From that rich experience, Thomas has assembled a memoir full of impressions and adventures. She offers insight into the innumerable stories she has covered, from Khrushchev's "we will bury you" speech to the premature delivery of John F. Kennedy Jr. to Nixon's historic 1972 trip to China to world travels with Presidents Reagan, Bush and Clinton. She shares her views (almost always generous and thoughtful) on the press secretaries, first ladies and presidents she has seen in four decades at the White House.

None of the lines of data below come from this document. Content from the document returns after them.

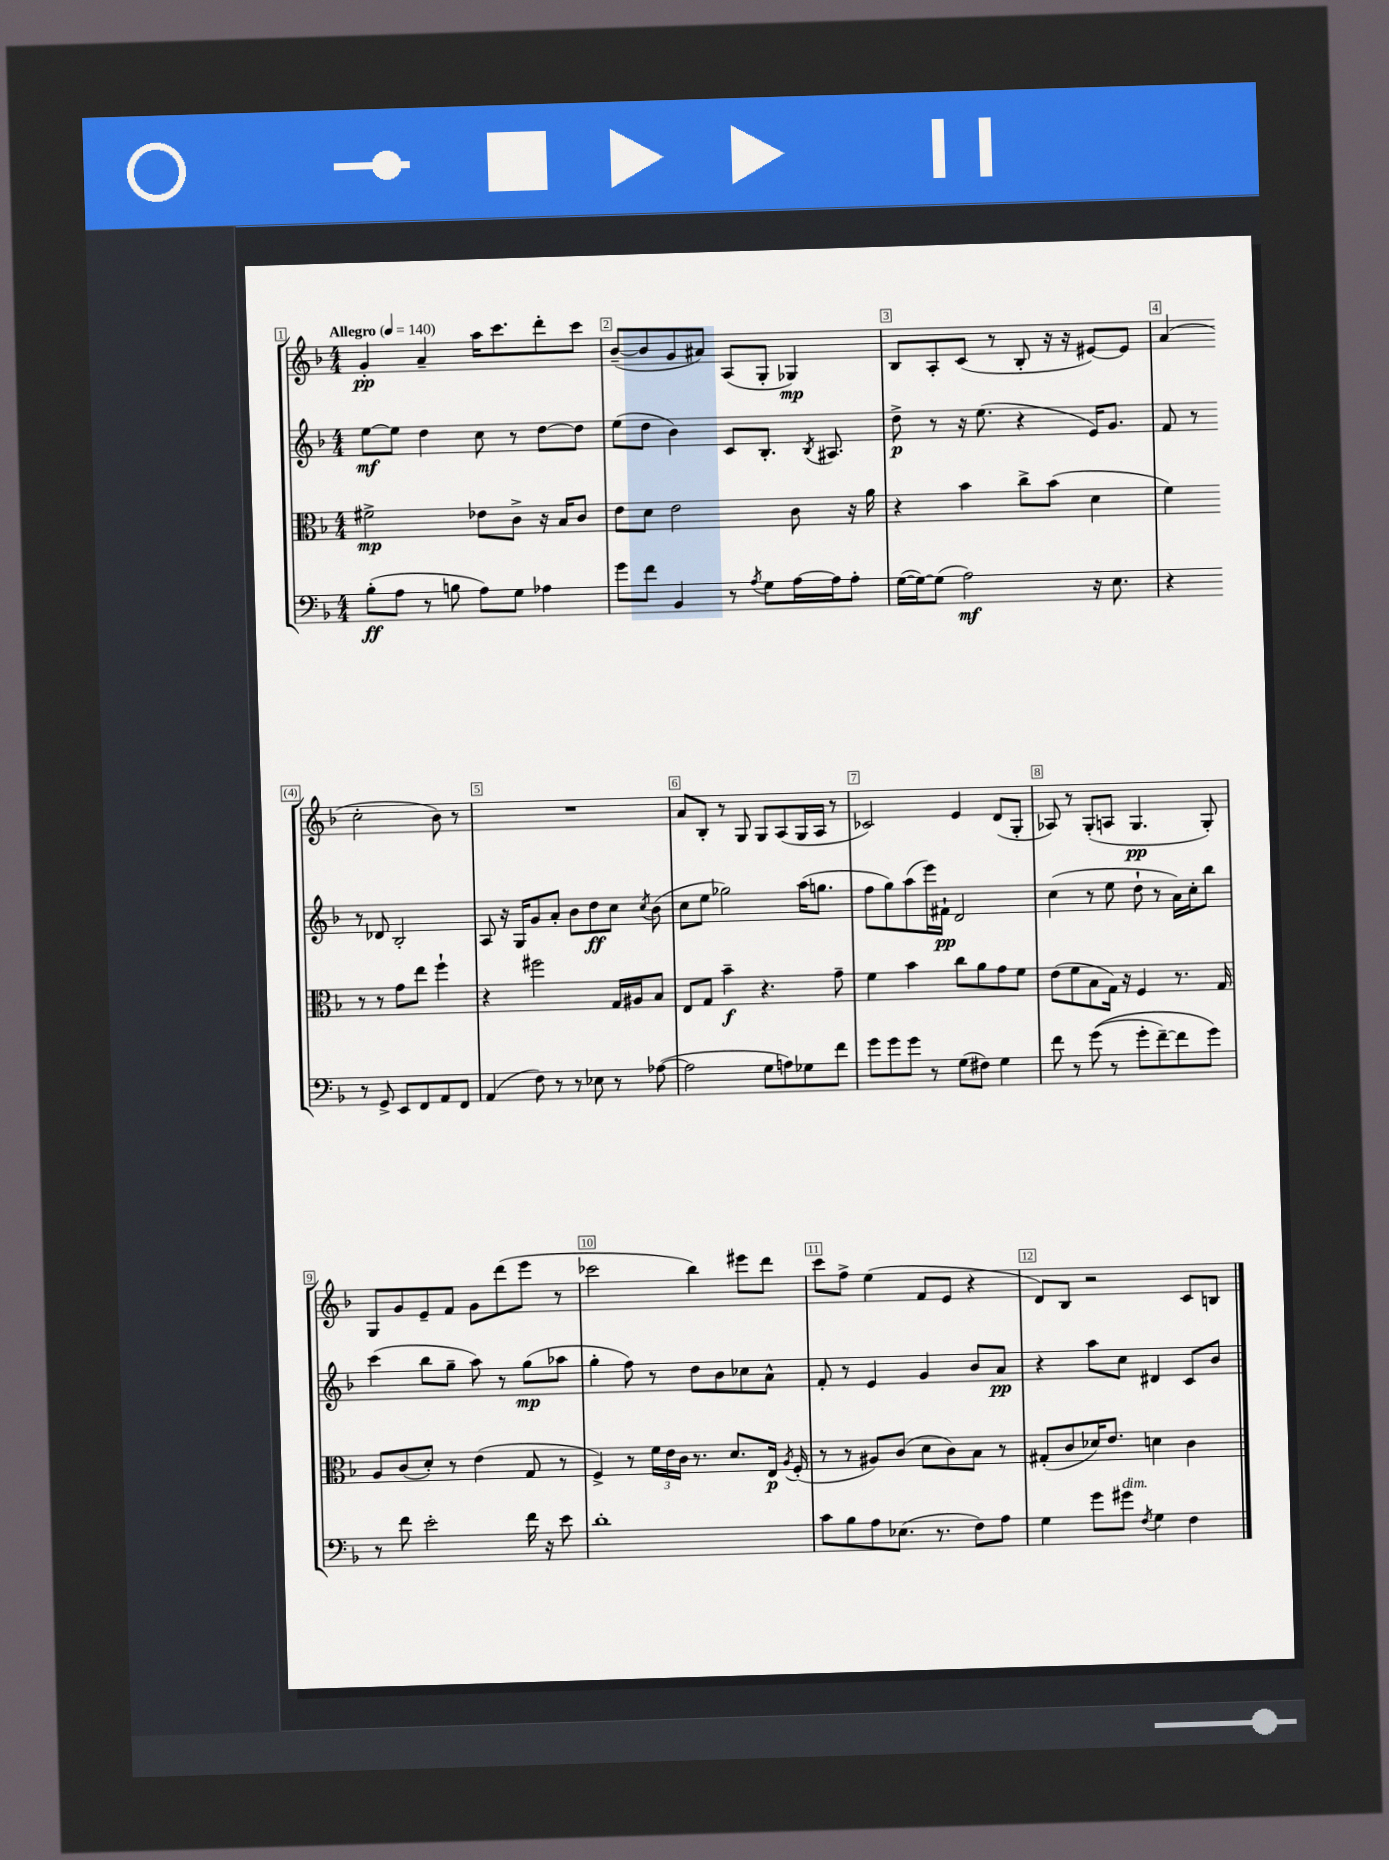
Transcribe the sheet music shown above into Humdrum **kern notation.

**kern	**kern	**kern	**kern
*staff4	*staff3	*staff2	*staff1
*clefF4	*clefC3	*clefG2	*clefG2
*k[b-]	*k[b-]	*k[b-]	*k[b-]
*M4/4	*M4/4	*M4/4	*M4/4
*MM140	*MM140	*MM140	*MM140
(8B-'	2f#^	[8ee	4g'
8A	.	8ee]	.
8r	.	4dd	4a~
8B	.	.	.
8A)	8e-	8cc	16aa
.	.	.	8.ccc
8G	8c^	8r	.
4A-	16r	[8dd	8ddd'
.	16B-	.	.
.	8c	8dd]	8ccc
=	=	=	=
8g	8e	(8ee	([8b-~
8f	8d	8dd	8b-]
4BB-	2e	4b-)	8g
.	.	.	8a#)
8r	.	8c	(8A
8qA	.	.	.
8G	.	8.B-'	8G'
[16A	8c	.	4G-)
.	.	8qB-	.
16A]	.	8.A#	.
8A'	16r	.	.
.	16a	.	.
=	=	=	=
([16G	4r	8dd^	8B-
16G_)	.	.	.
(8G]	.	8r	8A'
2A)	4b-	16r	(8c
.	.	(8.ee	.
.	.	.	8r
.	8cc^	4r	8B-'
.	(8b-	.	16r
.	.	.	16r
16r	4d	16e)	[8e#)
8.E	.	8.g	.
.	.	.	8e#]
=	=	=	=
4r	4f)	8f	(4a
.	.	8r	.
8r	8r	8r	2cc'
8GG^	8r	8d-	.
8EE	8g	2B-'	.
8FF	8ee	.	.
8AA	4ff`	.	8b-)
8FF	.	.	8r
=	=	=	=
(4AA	4r	8A	1r
.	.	16r	.
.	.	16G	.
8F)	2ff#	8g	.
8r	.	8a'	.
8r	.	8b-	.
8E-	.	8dd	.
8r	16G	8cc	.
.	16A#	.	.
.	.	8qcc	.
([8A-	8B-	(8b-	.
=	=	=	=
2A-]	8E	8cc	8a
.	8G	8ee	8B-'
.	4b-~	2gg-)	8r
.	.	.	8G
8G	4.r	.	8G
8A)	.	.	(8A
8G-	.	(16aa	16G
.	.	8.gg	16A
8f	8g~	.	8r
=	=	=	=
8g	4f	8ff	2c-)
8g	.	8gg)	.
8g	4b-	(8aa	.
8r	.	16eee)	.
.	.	16f#`	.
(8G	8cc	2d	4e
8F#)	8a	.	.
4G	8g	.	(8d
.	8f	.	8G'
=	=	=	=
8f	(8e	(4cc	8A-)
8r	8f	.	8r
&((8g	8B-	8r	(8G'
8r	16G)	8ee	8A
.	16r	.	.
8g'	4F	8dd`	4.G
[8f~)	.	8r	.
8f]	8.r	16a)	.
.	.	16cc'	.
8g&)	.	8bb-	8G')
.	16G	.	.
=	=	=	=
8r	8A	(4ccc	8G
8f	(8c	.	8g
2e'	8d')	8bb-	8e~
.	8r	8gg~	8f
.	(4e	8aa)	8g
.	.	8r	(8ddd
16f	8G	(8gg	8eee
16r	.	.	.
8e	8r	8aa-	8r
=	=	=	=
1d'	4F^)	4gg'	2ccc-
.	8r	8ff)	.
.	24f	8r	.
.	24e	.	.
.	24c	.	.
.	8.r	8dd	4bb-)
.	.	8b-	.
.	8.d	.	.
.	.	8cc-	8eee#
.	16E	8a^^	8ddd
.	8qA	.	.
.	(16F'	.	.
=	=	=	=
8c	8r	8f'	8ccc
8B-	8r	8r	8ff^
8A	8A#)	4e	(4ee
(8.E-	(8c	.	.
.	8d	4g	8f
8.r	.	.	.
.	8c)	.	8e
8F)	8B-	8b-	4r
8A	8r	8a	.
=	=	=	=
4G	(8G#'	4r	8d)
.	8c	.	8B-
8g	16d-)	8aa	2r
.	8.e	.	.
8g#	.	8cc	.
8qF	.	.	.
4G	4d	4d#	.
4F	4c	8c	8c
.	.	8b-	8B
==	==	==	==
*-	*-	*-	*-
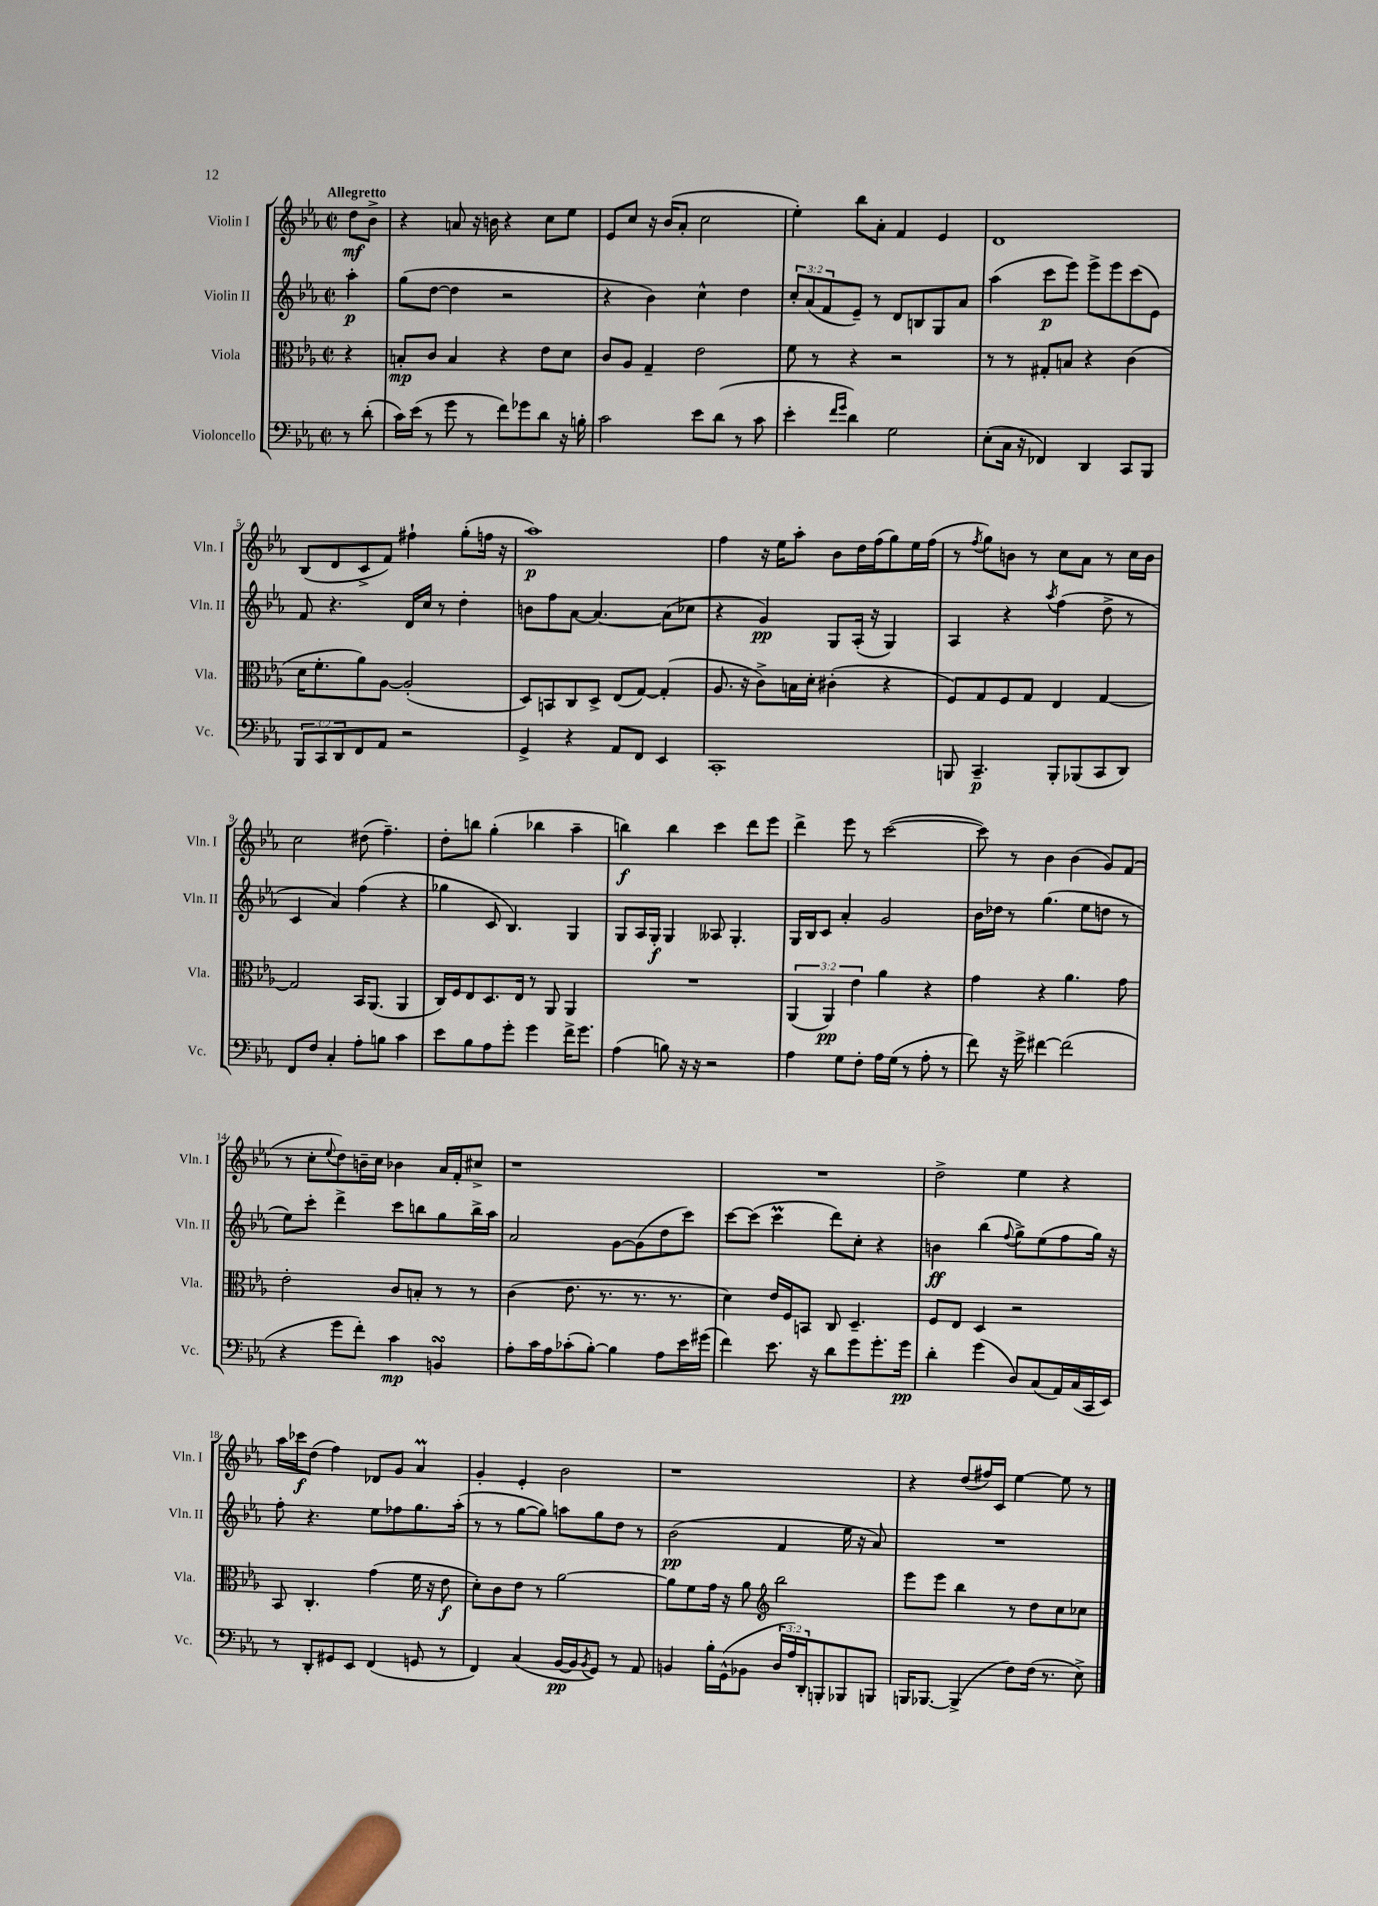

And she relates a wealth of inside stories about her own experiences, including the time Nancy Reagan rescued her from the Soviet KGB; the day Pat Nixon scooped her with Thomas' own engagement announcement; and the agonizing death of her husband, reporter Douglas Cornell, less than 11 years after their wedding.

She has a well-tuned ear for the great quote (Jimmy Carter's mother, Lillian, once told her, "Sometimes when I look at my children, I wish I'd remained a virgin") and can deliver one-liners with the best of them. "If he wants his privacy," she once snapped at a Clinton aide, "then he shouldn't be president."

As good a read as Thomas provides, however, I most appreciate her book for something else. It is a dedicated reporter's impassioned manifesto for fair and aggressive coverage of public issues.

Thomas, it appears, has managed over all these years to balance two vital but opposing tendencies--a healthy skepticism of everything and an idealistic belief in the democratic system.

"Reporters have an unending mission," she declares, "to seek the truth and find it and report it." She sees her role as keeping "faith with the people's right to know" and representing the "housewife from Des Moines [who] personifies what the nation wants to know."

Thomas is unyielding about the need for access to politicians, and she criticizes the trend toward sealing off the president from press and public. "It's become the incredible shrinking presidency in terms of access, and in my opinion, we are all being shortchanged."

That's why she happily yells questions at presidents, shouts follow-ups at press conferences and interrupts photo opportunities with unwelcome inquiries. "When a reporter has a chance to ask a question, I think he or she should ask it, no matter where, no matter when." She once asked President Carter's 3-year-old grandson (teasingly, she claims), "So tell me, what did your granddad have to say about Senator Kennedy?"

Through all the years she has maintained an optimistic, sometimes even romanticized attitude. "I have always considered myself privileged to be a witness to instant history," she writes. After devoting a chapter to her travels aboard Air Force One, Thomas concludes, "For all the history I've witnessed...I still don't take it for granted.... It has always been a thrill to be welcomed aboard."

And regretting the dwindling opportunities for informal contact with presidents, she recalls visits to the LBJ ranch: "I'll still say there is something to be said for walking the acreage on a Texas ranch at twilight, standing with a president and watching for the deer to come out, and listening to him talk about his hopes and dreams for the country."

Almost 60 years into her career, Thomas comes across as the quin-tessential tough but caring reporter, still independent from and un-seduced by the celebrity world she inhabits. Her book is not only enjoyable reading. It is an inspiration.